Meir blasted off from Baikonur Cosmodrome in Kazakhstan on Sept. 25. During her six-month mission, her first trip to space, Meir and her crewmates will oversee hundreds of experiments in biology, biotechnology, physical science and Earth science aboard humanity’s only permanently occupied microgravity laboratory. This week, Meir and crewmate Christina Koch are scheduled to make the first all-female space walk in history. [Editor's Note: An earlier version of this story stated that the spacewalk would take place on October 21. NASA has updated its mission schedule, and the space walk is now scheduled for 7:50 a.m. on either October 17 or 18.]

Meir graduated from Brown in 1999 with a B.A. in biology before earning her Ph.D. in marine biology from Scripps Institution of Oceanography. From 2000 to 2003, Meir worked at NASA’s Johnson Space Center supporting human physiology research on the space shuttle and International Space Station. She was selected as an astronaut in 2013. 

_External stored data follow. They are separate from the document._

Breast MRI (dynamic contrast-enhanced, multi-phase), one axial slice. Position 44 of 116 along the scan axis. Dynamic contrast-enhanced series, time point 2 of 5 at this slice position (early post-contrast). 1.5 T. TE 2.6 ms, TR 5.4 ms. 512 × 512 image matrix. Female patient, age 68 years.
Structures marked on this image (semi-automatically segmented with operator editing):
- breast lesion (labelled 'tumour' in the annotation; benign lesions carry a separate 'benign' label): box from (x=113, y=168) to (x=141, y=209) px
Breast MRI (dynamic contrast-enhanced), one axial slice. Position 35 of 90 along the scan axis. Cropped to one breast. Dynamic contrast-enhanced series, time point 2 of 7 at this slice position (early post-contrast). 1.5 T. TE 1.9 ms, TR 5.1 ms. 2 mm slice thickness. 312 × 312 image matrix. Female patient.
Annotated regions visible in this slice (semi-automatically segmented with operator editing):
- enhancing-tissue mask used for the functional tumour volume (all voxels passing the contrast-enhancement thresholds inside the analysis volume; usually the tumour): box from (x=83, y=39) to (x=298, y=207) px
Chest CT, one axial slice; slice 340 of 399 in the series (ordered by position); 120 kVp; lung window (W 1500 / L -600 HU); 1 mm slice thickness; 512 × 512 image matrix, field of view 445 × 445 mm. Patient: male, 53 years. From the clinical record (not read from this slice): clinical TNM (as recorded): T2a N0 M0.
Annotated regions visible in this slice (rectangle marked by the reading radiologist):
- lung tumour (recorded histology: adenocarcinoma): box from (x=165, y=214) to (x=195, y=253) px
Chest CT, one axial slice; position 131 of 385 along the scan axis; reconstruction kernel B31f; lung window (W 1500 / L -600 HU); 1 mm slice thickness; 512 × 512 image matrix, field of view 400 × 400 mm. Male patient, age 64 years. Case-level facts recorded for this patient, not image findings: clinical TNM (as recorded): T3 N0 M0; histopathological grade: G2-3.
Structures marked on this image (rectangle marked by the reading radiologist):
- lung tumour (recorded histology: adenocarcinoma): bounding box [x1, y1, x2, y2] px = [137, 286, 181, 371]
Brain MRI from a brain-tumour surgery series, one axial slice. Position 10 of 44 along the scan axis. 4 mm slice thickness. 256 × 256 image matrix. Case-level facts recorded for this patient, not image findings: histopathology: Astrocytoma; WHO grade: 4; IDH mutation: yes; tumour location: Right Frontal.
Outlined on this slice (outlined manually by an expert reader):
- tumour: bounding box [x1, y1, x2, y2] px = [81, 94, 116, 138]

During the Oct. 18 event, Zia and Brown professor Jim Head will highlight the University’s long history of involvement in space exploration. Head worked with NASA on the Apollo missions to the Moon, helping to select landing sites, train astronauts in geology and analyze returned lunar samples. Since then, Brown faculty members have been involved in numerous missions to the Moon, Mars, Mercury, Venus and elsewhere. Recently, Brown students and faculty played a key role in the selection of Jezero Crater as the landing site for the next Mars rover

Once the downlink is successfully established, Meir will then answer questions from Brown students and community members and be visible via video screen in the event space. Attendees can submit questions in advance via an online form for Meir to answer live during the event.

Due to the nature of the event — Meir’s mission aboard the ISS as well as the technological challenges that might unexpectedly arise in communicating from space — the event’s date and time are subject to change.